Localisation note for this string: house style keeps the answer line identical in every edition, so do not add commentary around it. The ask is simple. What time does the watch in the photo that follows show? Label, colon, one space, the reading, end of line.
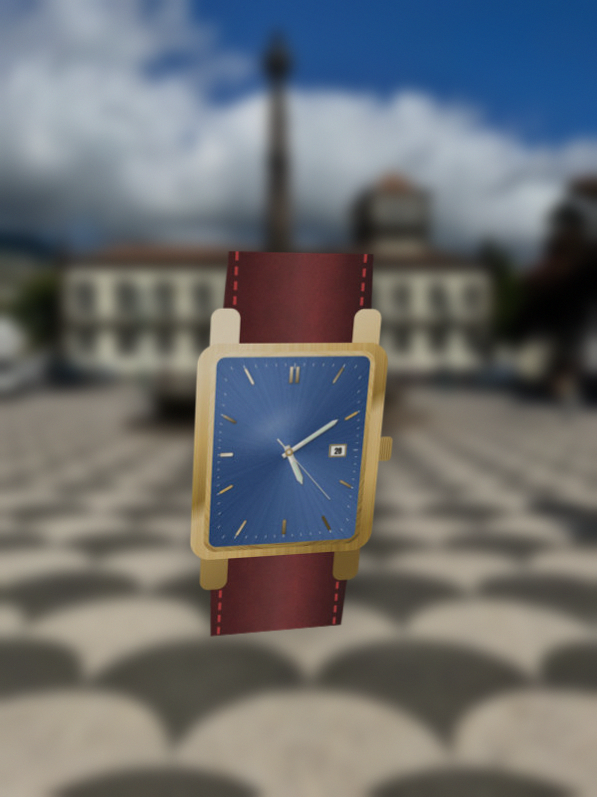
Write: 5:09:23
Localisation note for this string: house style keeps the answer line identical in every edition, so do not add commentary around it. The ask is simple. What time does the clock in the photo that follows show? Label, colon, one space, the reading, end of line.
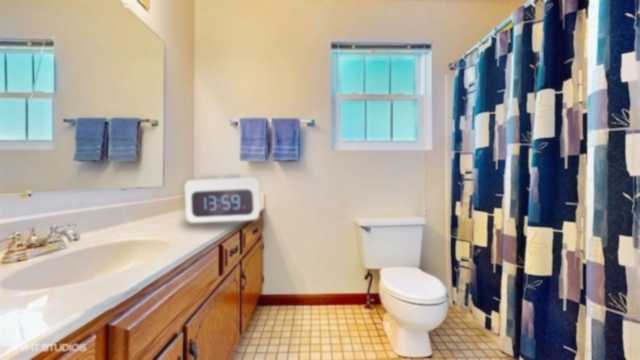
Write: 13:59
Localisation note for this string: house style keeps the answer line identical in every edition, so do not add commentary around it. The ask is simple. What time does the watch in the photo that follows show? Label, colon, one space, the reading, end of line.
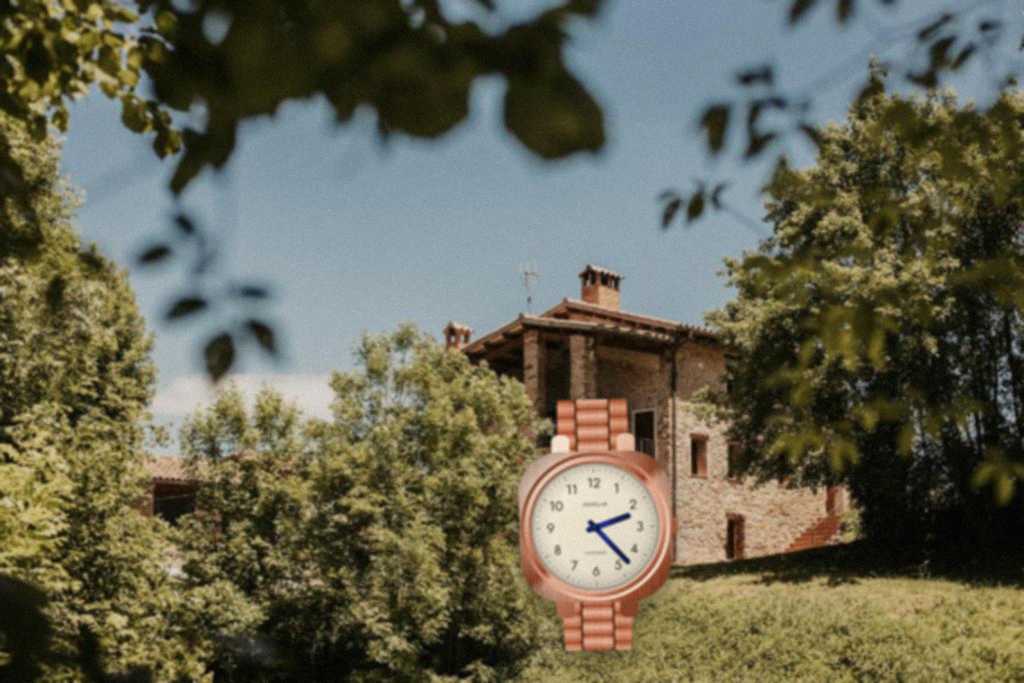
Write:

[EXERCISE DESCRIPTION] Repeat the material above word for word, starting at its first line and ending at the line that contains "Write: 13:59", including that line. Leave the pictures out.

[EXPECTED OUTPUT]
Localisation note for this string: house style keeps the answer line identical in every edition, so do not add commentary around it. The ask is simple. What time does the watch in the photo that follows show? Label, colon, one space, the reading, end of line.
Write: 5:09:23
Localisation note for this string: house style keeps the answer line identical in every edition, so do not add commentary around it. The ask is simple. What time does the clock in the photo that follows show? Label, colon, one space, the reading, end of line.
Write: 13:59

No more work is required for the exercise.